El derecho a la intimidad consiste en garantizar el libre desarrollo de la vida privada individual de cada uno.

¿Dónde se regula el derecho a la intimidad?

El derecho a la intimidad viene consagrado en la Constitución Española, Título I (De los derechos y deberes fundamentales), Capítulo Segundo (Derechos y libertades), Sección 1ª (De los derechos fundamentales y de las libertades públicas), artículo 18.

También es importante acudir a la Ley Orgánica 1/1982, de 5 de mayo, de protección civil del derecho al honor, a la intimidad personal y familiar y a la propia imagen.

¿Cómo se define el derecho a la intimidad?

En palabras del Diccionario del Español Jurídico, el derecho a la intimidad se puede definir como derecho a disfrutar de un ámbito propio y reservado para desarrollar una vida personal y familiar plena y libre, excluido tanto del conocimiento como de las intromisiones de terceros.

¿Qué incluye el derecho a la intimidad?

El derecho a la intimidad se traduce en los siguientes aspectos:

  • La intimidad personal y familiar, el honor y la propia imagen no pueden ser atentados por otra persona.
  • El domicilio es inviolable, de tal forma que un tercero solo tendrá acceso a él mediante autorización de los inquilinos o judicial.
  • Las comunicaciones tampoco podrán ser interceptadas al antojo de nadie.

La base legal que lo fundamenta se encuentra en el recién mencionado artículo 18 de la Constitución Española:

1. Se garantiza el derecho al honor, a la intimidad personal y familiar y a la propia imagen.

2. El domicilio es inviolable. Ninguna entrada o registro podrá hacerse en él sin consentimiento del titular o resolución judicial, salvo en caso de flagrante delito.

3. Se garantiza el secreto de las comunicaciones y, en especial, de las postales, telegráficas y telefónicas, salvo resolución judicial.

4. La ley limitará el uso de la informática para garantizar el honor y la intimidad personal y familiar de los ciudadanos y el pleno ejercicio de sus derechos.

Artículo 18 de la Constitución

¿Quiénes pueden disfrutar del derecho a la intimidad?

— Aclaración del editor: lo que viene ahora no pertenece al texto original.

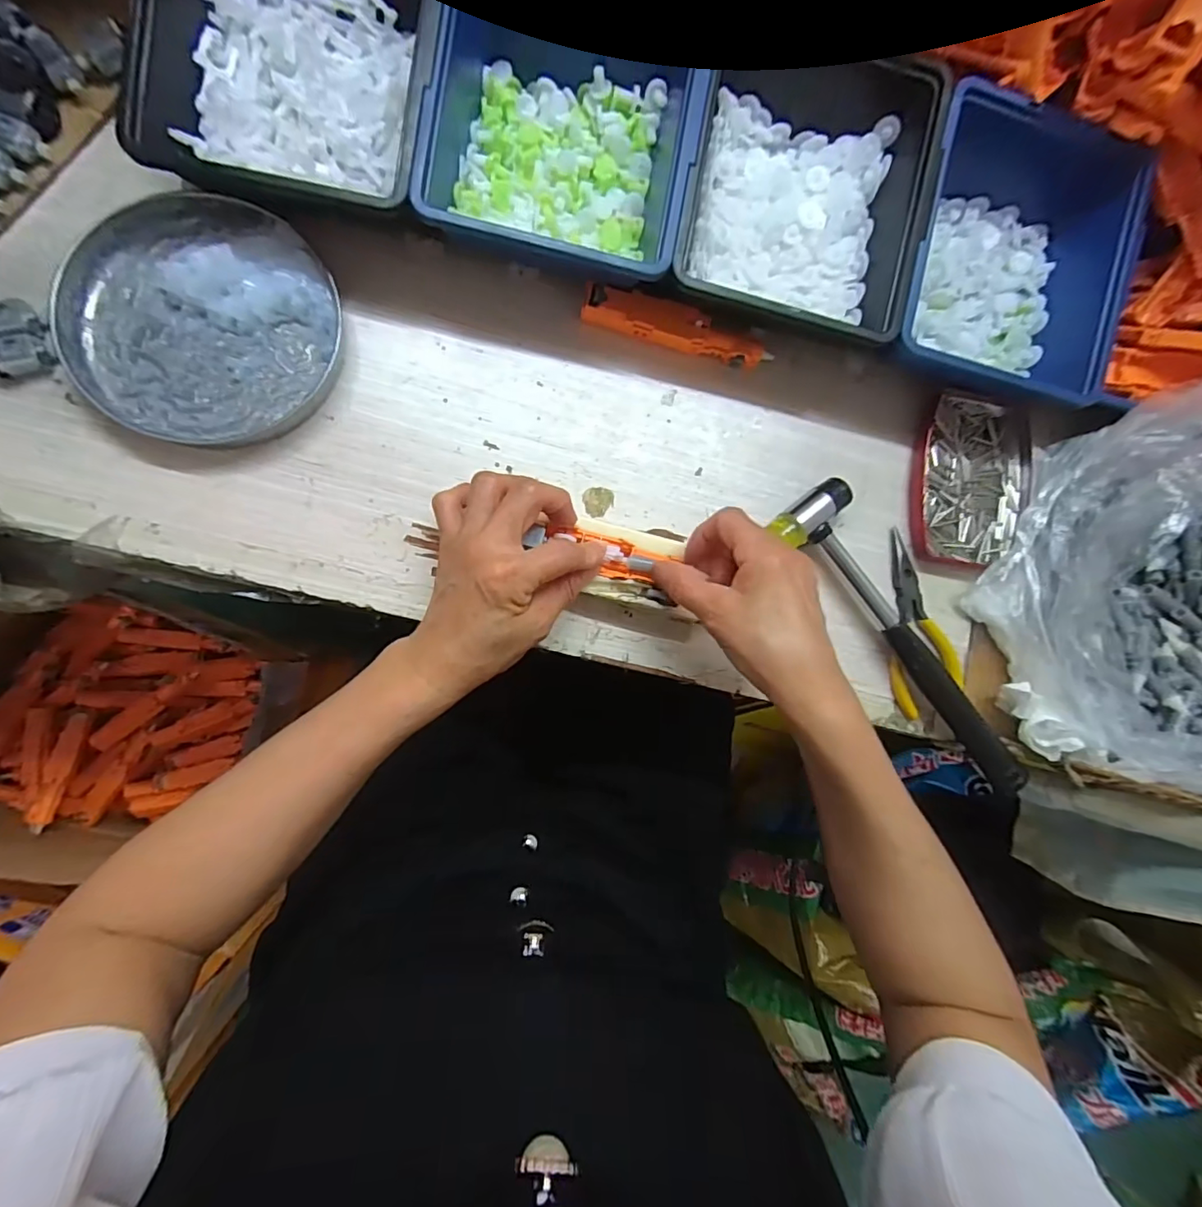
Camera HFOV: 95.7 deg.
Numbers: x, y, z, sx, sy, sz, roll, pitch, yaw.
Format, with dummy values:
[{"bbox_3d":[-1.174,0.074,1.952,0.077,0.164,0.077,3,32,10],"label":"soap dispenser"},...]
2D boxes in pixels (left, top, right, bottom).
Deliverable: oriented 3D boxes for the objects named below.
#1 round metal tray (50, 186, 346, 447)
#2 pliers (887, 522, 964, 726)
[{"bbox_3d":[-0.228,-0.164,0.317,0.142,0.020,0.137,1,86,-9],"label":"round metal tray"},{"bbox_3d":[0.210,0.012,0.368,0.049,0.019,0.118,-17,89,-10],"label":"pliers"}]

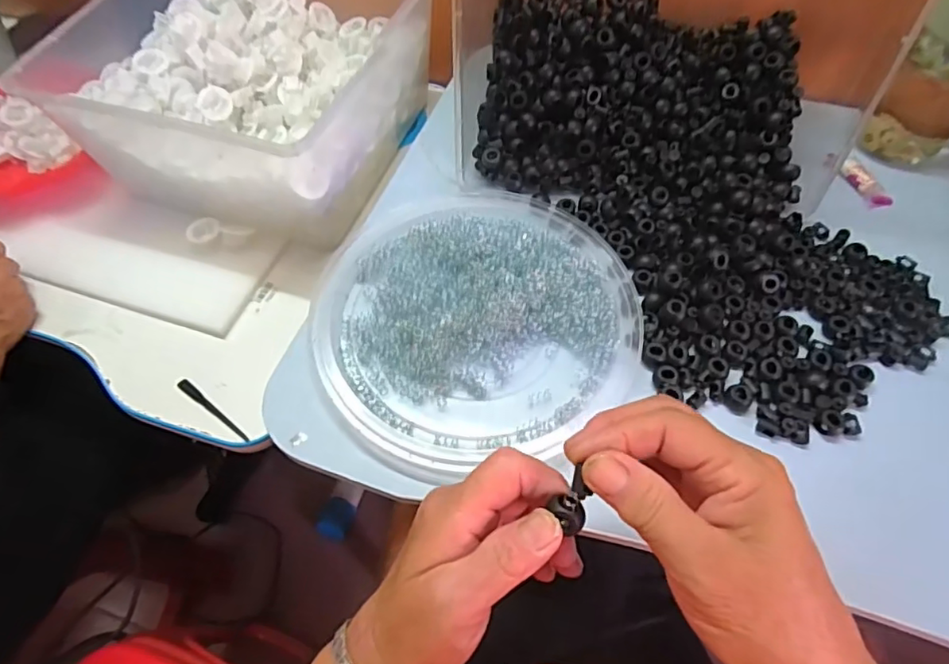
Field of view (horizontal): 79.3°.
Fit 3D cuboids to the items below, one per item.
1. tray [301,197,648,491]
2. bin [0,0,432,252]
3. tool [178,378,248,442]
[{"bbox_3d":[0.000,-0.020,0.429,0.233,0.021,0.232,-1,61,1],"label":"tray"},{"bbox_3d":[-0.216,-0.262,0.585,0.299,0.125,0.300,19,63,12],"label":"bin"},{"bbox_3d":[-0.218,0.065,0.478,0.089,0.008,0.009,32,66,18],"label":"tool"}]

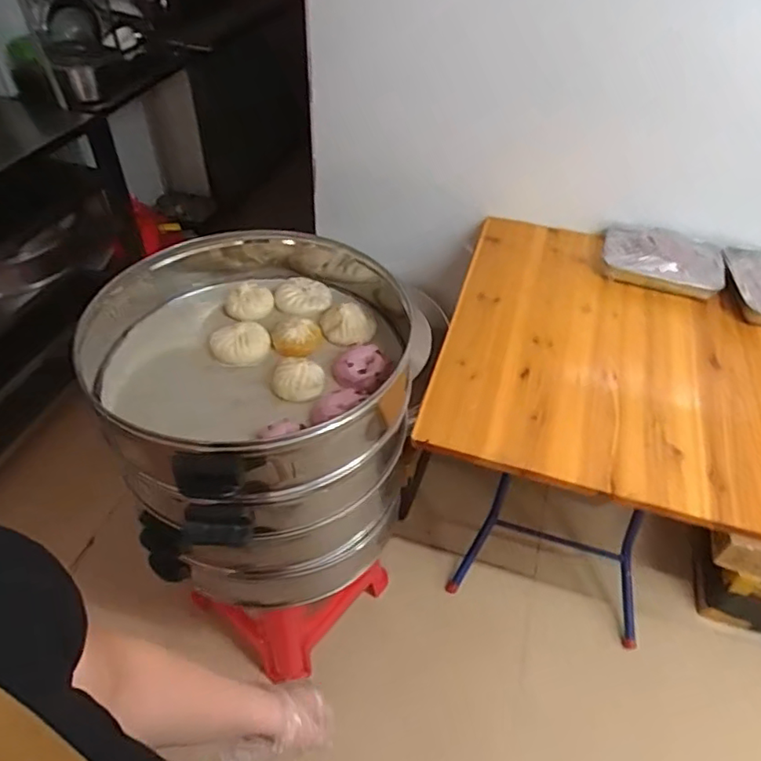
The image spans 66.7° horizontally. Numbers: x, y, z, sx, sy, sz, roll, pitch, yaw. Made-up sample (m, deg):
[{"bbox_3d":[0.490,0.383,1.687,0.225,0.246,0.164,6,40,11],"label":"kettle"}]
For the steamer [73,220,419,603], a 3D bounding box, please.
[{"bbox_3d":[-0.211,0.046,1.045,0.475,0.408,0.549,0,45,-4],"label":"steamer"}]

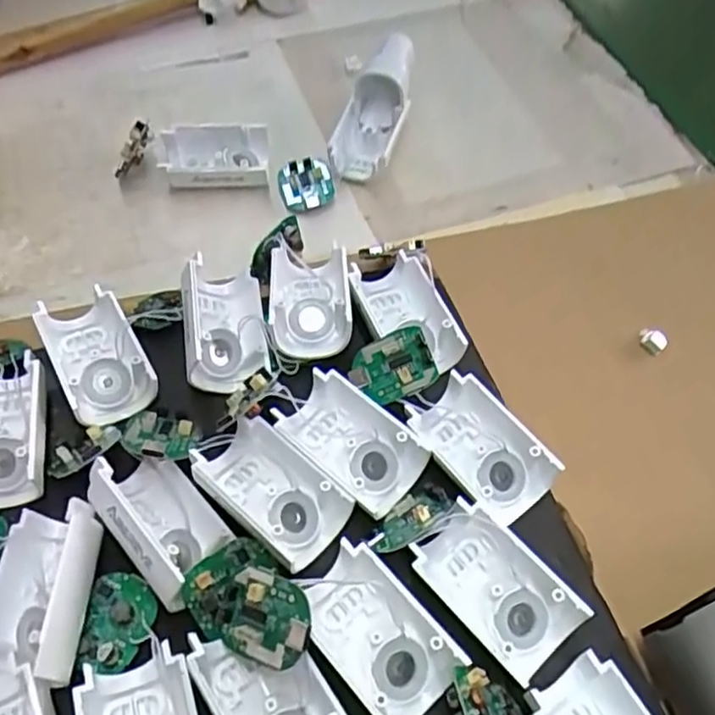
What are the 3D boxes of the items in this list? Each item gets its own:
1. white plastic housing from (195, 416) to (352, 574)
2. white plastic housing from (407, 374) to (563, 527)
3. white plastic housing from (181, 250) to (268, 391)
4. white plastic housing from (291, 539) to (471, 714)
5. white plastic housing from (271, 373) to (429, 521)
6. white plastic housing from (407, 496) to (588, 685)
[{"bbox_3d":[-0.032,0.049,0.258,0.055,0.014,0.035,40,65,21],"label":"white plastic housing"},{"bbox_3d":[0.049,0.034,0.270,0.034,0.015,0.056,-36,65,-22],"label":"white plastic housing"},{"bbox_3d":[-0.058,-0.017,0.295,0.032,0.028,0.055,-8,58,-6],"label":"white plastic housing"},{"bbox_3d":[0.006,0.095,0.232,0.035,0.016,0.057,-34,65,-21],"label":"white plastic housing"},{"bbox_3d":[-0.003,0.033,0.270,0.057,0.015,0.035,38,64,20],"label":"white plastic housing"},{"bbox_3d":[0.049,0.082,0.242,0.031,0.021,0.055,-40,67,-23],"label":"white plastic housing"}]

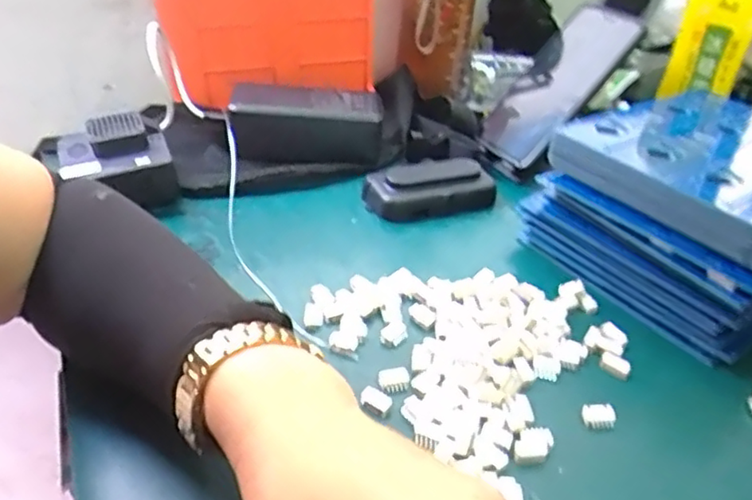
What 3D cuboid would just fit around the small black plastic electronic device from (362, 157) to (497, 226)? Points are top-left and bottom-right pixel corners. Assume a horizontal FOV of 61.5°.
[{"bbox_3d":[0.046,-0.048,0.504,0.100,0.033,0.045,-9,35,-22],"label":"small black plastic electronic device"}]

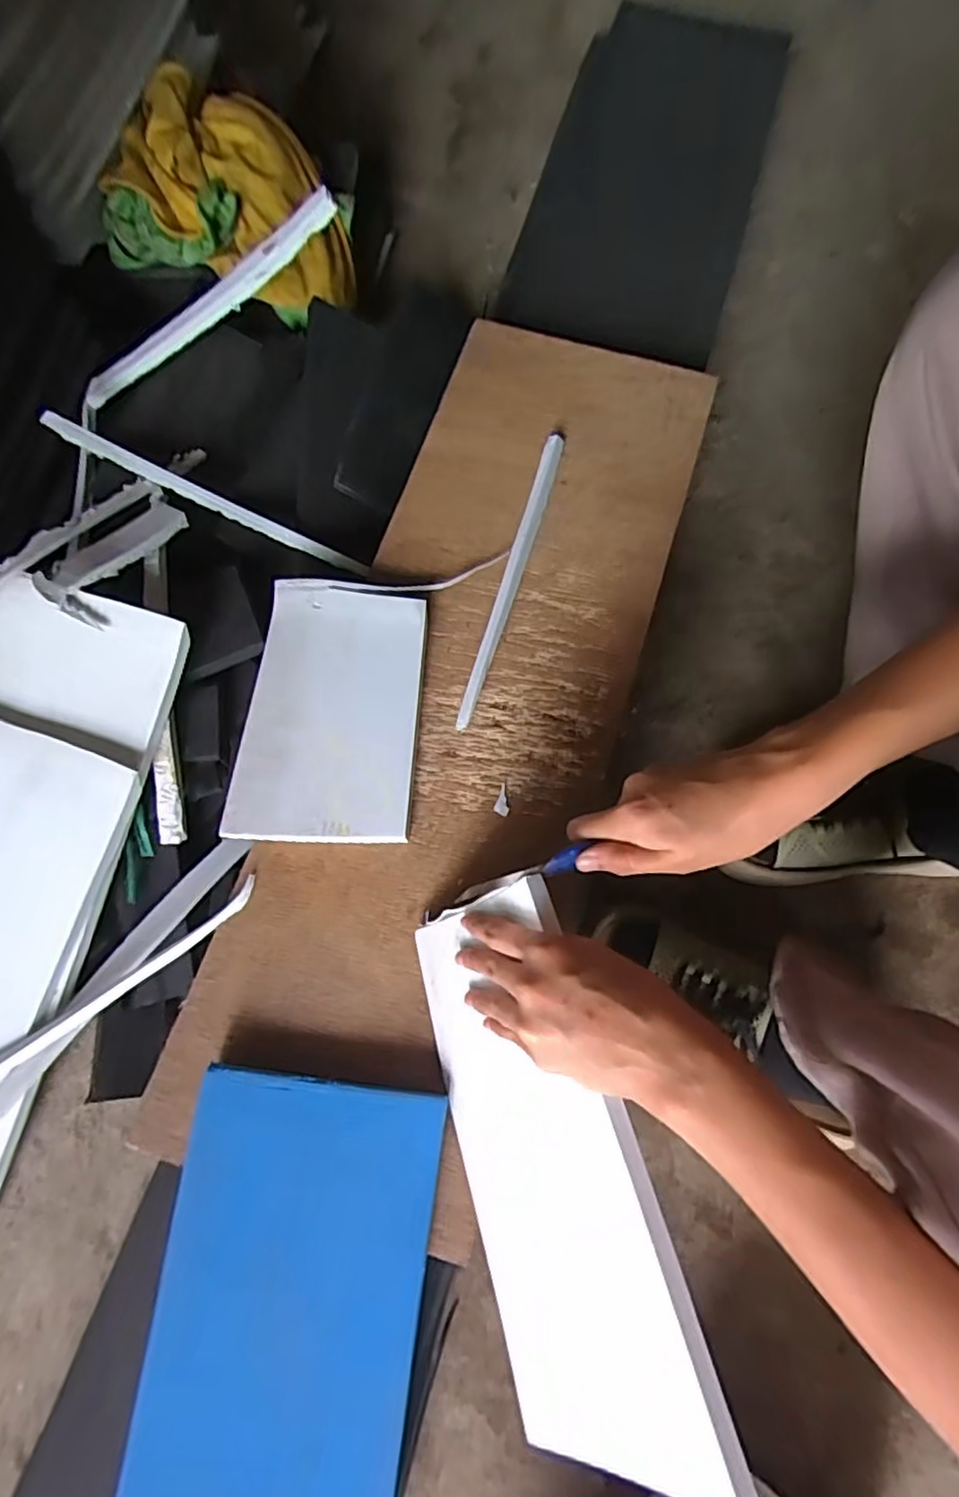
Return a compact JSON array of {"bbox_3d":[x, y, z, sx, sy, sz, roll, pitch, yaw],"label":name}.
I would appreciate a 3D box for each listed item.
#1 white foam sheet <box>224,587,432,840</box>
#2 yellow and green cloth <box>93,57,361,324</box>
[{"bbox_3d":[-0.105,-0.027,0.485,0.121,0.014,0.191,8,76,-6],"label":"white foam sheet"},{"bbox_3d":[-0.205,-0.492,0.590,0.211,0.059,0.179,14,90,-29],"label":"yellow and green cloth"}]

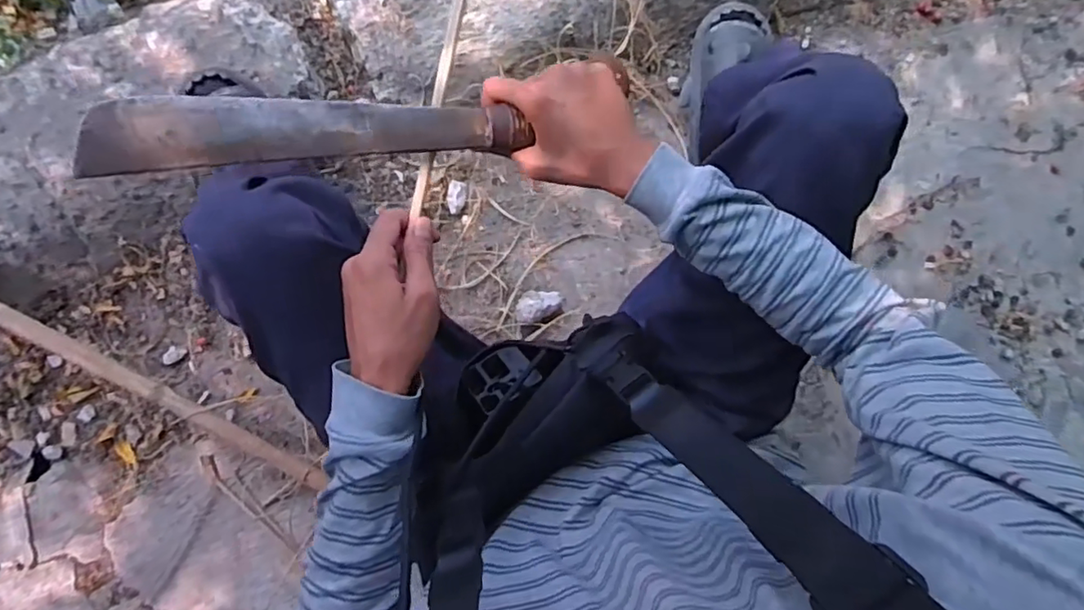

Toda persona física tendrá derecho al disfrute de su intimidad. No obstante, no ocurre lo mismo con las personas jurídicas. Éstas únicamente gozarán del derecho al honor y al domicilio.

¿En qué ámbitos se manifiesta el derecho a la intimidad?

Muy esquemáticamente, este derecho a la intimidad se desarrolla en dos ámbitos:

Facultades de evitar a terceros en el ámbito privado

Se habla de facultades en sentido negativo porque los ataques a la intimidad son ataques al mantenimiento intacto de ciertos ámbitos de privacidad de una persona.

Se reconoce ese espacio de libertad sin la presencia de terceros para el libre desarrollo de la personalidad. Por ello, el Código Penal reconoce la capacidad de rechazar las intromisiones en ese ámbito restringido.

Facultades de protección frente a terceros

El desarrollo del derecho de la intimidad y de las nuevas tecnologías, ha dado lugar a otro ámbito en el que el sujeto tiene facultades positivas a la hora de actuar. El ordenamiento jurídico ejerce un control sobre los datos que puedan afectar a una persona. Es el derecho a solicitar permiso para utilizar información personal.

En España la primera sentencia que se inició en esta senda de facultades positivas de protección de datos fue la 254 de 20 de julio de 1923. Aunque la Constitución no lo contemplara, el Tribunal Constitucional a partir de ese momento aceptó esa dimensión, que se desarrolla en la Ley Orgánica de Protección de Datos de 1929.

Es la más inmediata consecuencia de este control de información, que se castiga mediante sanciones penales a partir de entonces.

¿Cómo se castiga un atentado al derecho a la intimidad?

Los delitos contra la intimidad se regulan en el Título X (delitos contra la intimidad, el derecho a la propia imagen y la inviolabilidad de domicilio) del Código Penal, Capítulo I (del descubrimiento y revelación de secretos), artículos 197 a 201.

1. El que, para descubrir los secretos o vulnerar la intimidad de otro, sin su consentimiento, se apodere de sus papeles, cartas, mensajes de correo electrónico o cualesquiera otros documentos o efectos personales, intercepte sus telecomunicaciones o utilice artificios técnicos de escucha, transmisión, grabación o reproducción del sonido o de la imagen, o de cualquier otra señal de comunicación, será castigado con las penas de prisión de uno a cuatro años y multa de doce a veinticuatro meses.